▶ _DIRECTIONS FOR THIS TASK_:
Count the lines in the records that hold the string "کتاب". Only the number should be given.

____________

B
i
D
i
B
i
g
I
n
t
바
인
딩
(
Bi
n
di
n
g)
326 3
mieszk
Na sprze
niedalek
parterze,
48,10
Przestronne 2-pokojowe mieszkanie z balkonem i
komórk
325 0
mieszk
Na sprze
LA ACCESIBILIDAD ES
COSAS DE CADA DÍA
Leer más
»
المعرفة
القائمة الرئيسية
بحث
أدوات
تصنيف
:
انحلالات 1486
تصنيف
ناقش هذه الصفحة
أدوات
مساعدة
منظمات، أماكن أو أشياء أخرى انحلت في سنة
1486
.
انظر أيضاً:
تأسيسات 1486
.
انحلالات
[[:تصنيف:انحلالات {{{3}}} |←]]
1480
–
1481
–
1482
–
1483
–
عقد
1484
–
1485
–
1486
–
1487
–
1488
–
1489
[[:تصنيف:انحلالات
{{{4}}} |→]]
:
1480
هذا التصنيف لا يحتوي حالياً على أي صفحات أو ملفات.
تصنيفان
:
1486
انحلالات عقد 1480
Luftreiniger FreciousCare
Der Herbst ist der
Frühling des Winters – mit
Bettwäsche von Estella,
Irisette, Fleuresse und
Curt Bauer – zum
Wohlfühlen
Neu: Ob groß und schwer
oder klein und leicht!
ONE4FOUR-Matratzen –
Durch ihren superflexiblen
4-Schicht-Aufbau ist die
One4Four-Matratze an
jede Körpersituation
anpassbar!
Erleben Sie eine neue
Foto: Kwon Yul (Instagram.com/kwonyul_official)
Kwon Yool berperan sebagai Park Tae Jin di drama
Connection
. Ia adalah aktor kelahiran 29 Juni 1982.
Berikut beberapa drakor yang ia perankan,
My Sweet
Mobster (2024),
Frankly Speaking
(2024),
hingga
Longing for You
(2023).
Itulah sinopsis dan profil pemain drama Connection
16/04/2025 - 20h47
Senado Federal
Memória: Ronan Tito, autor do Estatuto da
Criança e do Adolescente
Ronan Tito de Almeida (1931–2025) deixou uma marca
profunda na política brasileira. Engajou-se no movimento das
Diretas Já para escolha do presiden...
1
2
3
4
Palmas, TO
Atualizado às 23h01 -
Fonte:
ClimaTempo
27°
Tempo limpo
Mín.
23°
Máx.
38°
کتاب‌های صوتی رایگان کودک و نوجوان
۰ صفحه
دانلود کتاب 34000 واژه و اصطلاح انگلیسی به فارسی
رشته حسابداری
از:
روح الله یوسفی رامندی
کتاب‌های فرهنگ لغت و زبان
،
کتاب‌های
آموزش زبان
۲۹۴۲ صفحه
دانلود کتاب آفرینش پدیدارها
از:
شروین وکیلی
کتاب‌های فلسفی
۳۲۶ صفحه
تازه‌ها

____________

▶ _EXPECTED ANSWER_:
6